EXERCISE BRIEF >>
Copy every line of the records below word for word, leaving out the pictures.

DATA SHOWN >>

----

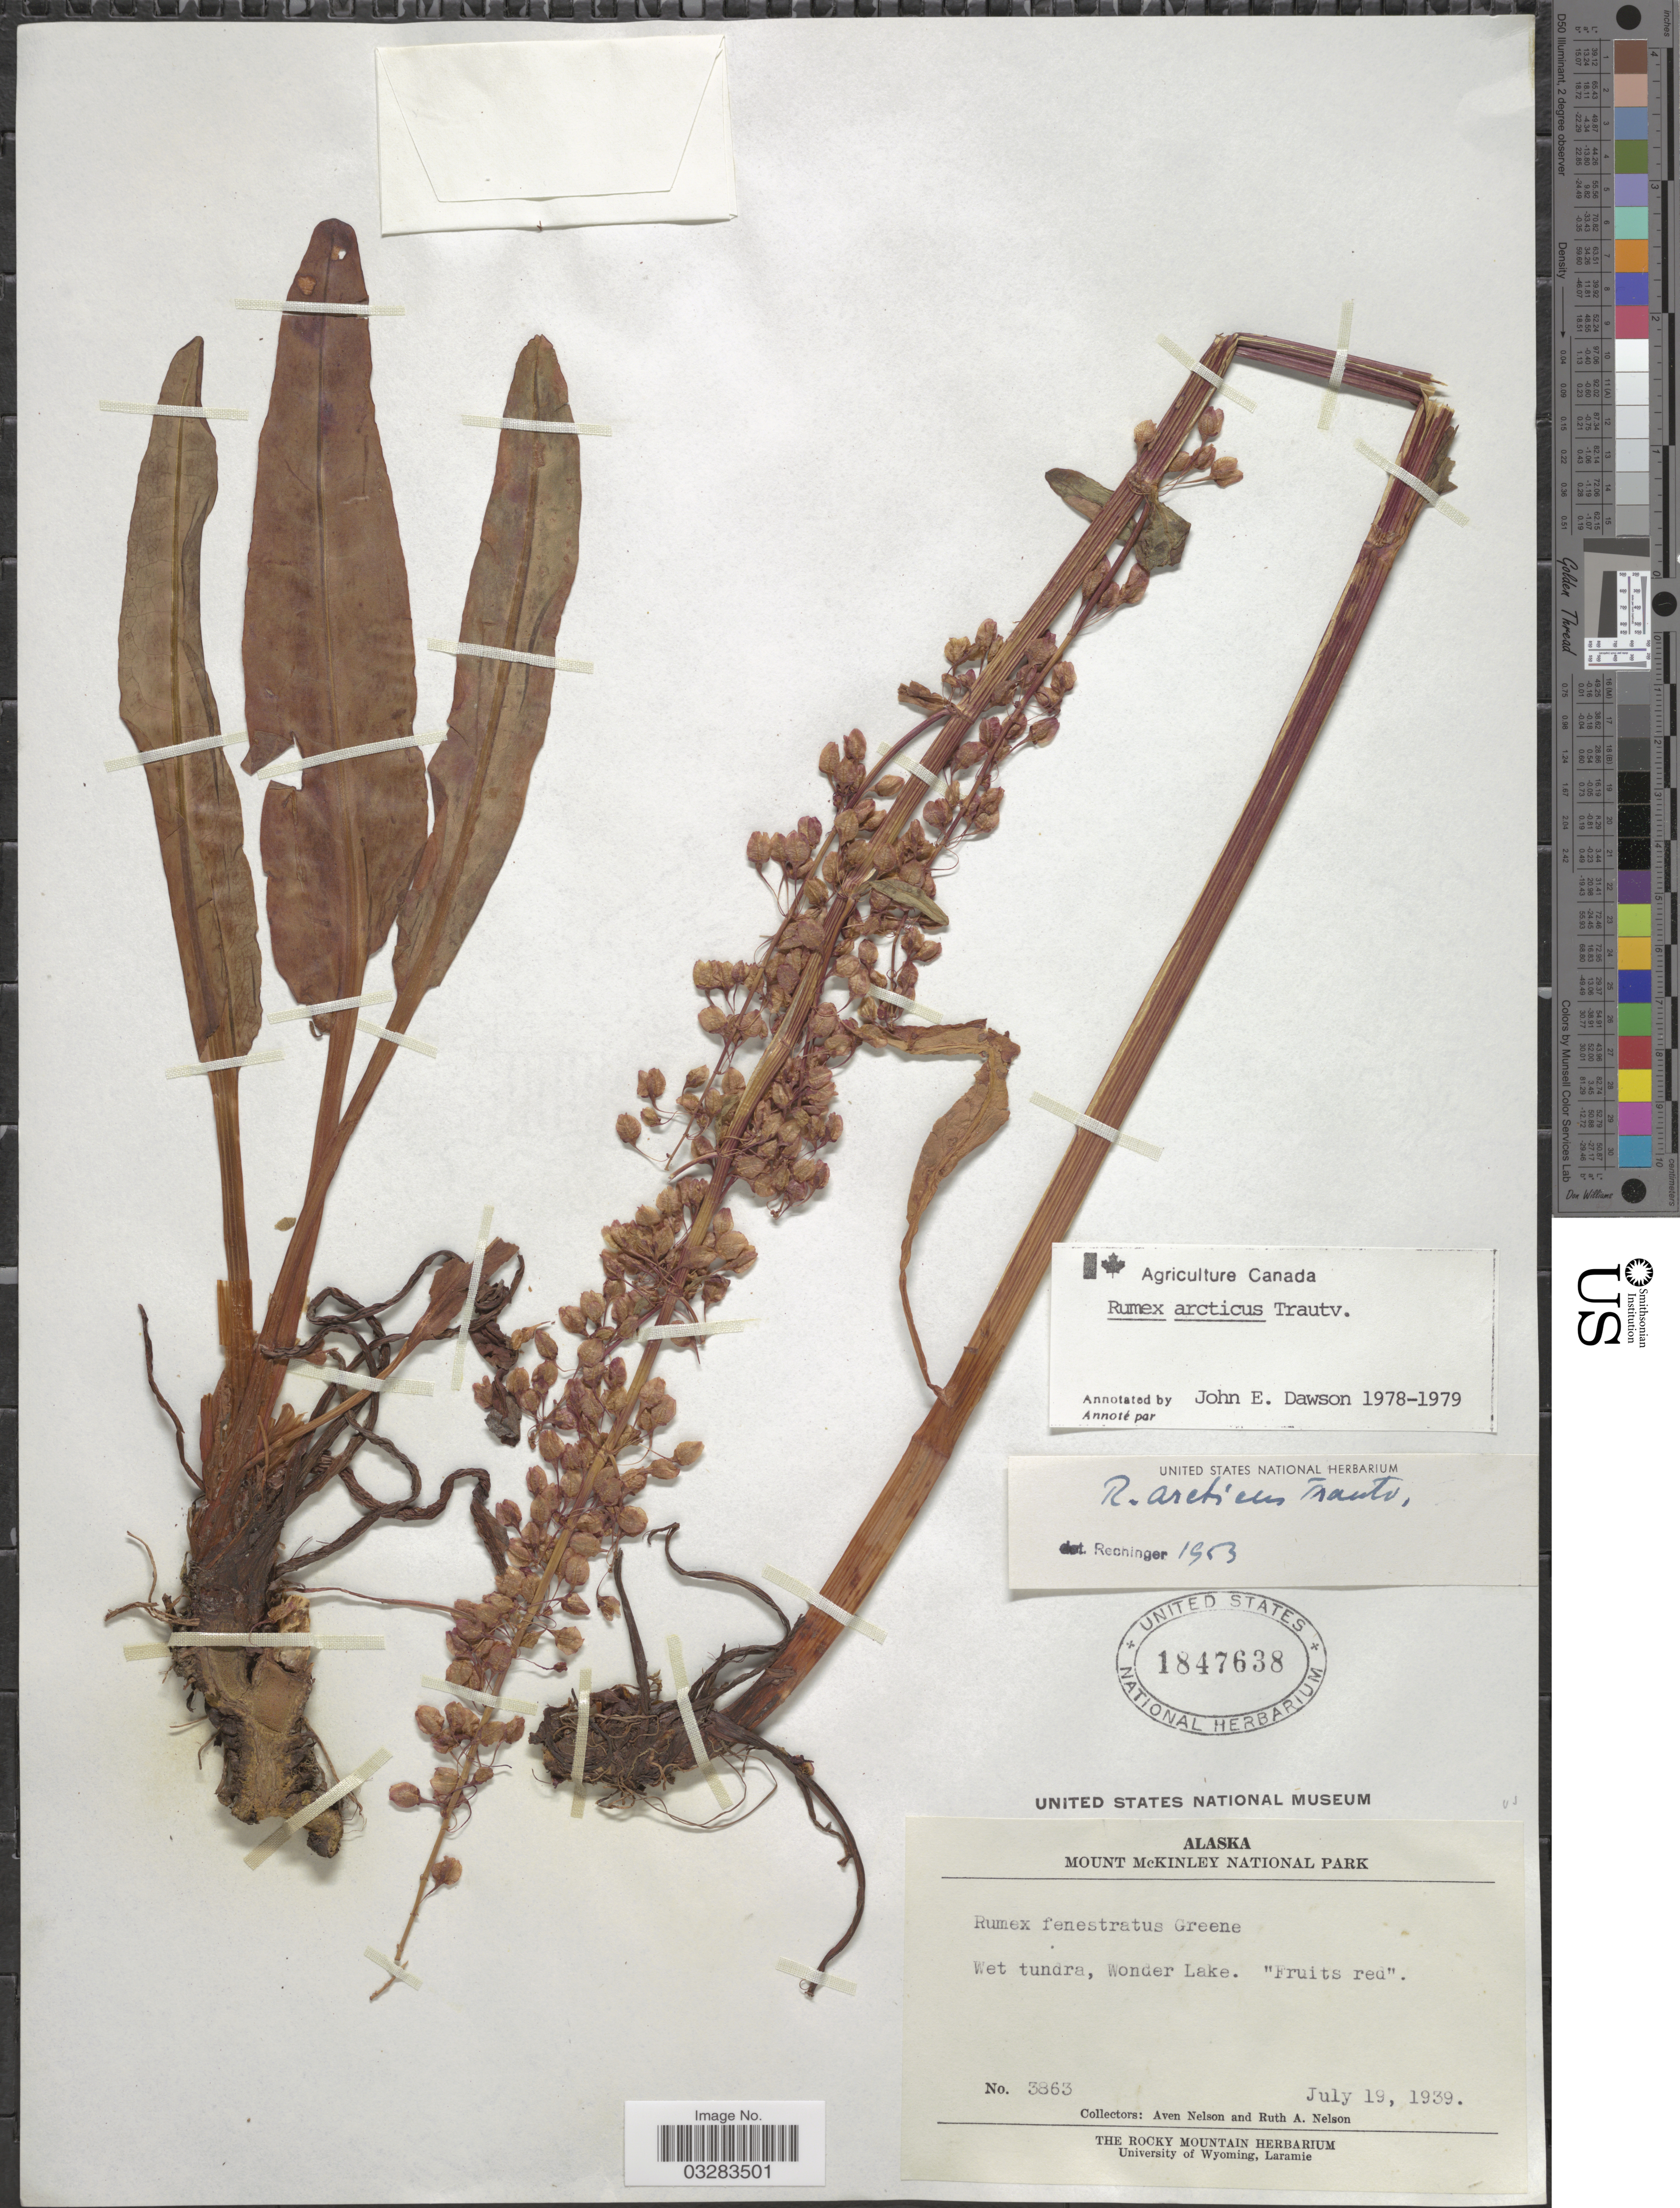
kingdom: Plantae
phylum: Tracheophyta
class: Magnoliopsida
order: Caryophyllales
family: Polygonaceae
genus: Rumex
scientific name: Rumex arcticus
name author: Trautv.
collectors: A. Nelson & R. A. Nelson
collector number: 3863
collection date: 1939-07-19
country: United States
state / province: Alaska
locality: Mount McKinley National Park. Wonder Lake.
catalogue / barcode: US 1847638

----

FINAL RESULT >>
kingdom: Plantae
phylum: Tracheophyta
class: Magnoliopsida
order: Caryophyllales
family: Polygonaceae
genus: Rumex
scientific name: Rumex arcticus
name author: Trautv.
collectors: A. Nelson & R. A. Nelson
collector number: 3863
collection date: 1939-07-19
country: United States
state / province: Alaska
locality: Mount McKinley National Park. Wonder Lake.
catalogue / barcode: US 1847638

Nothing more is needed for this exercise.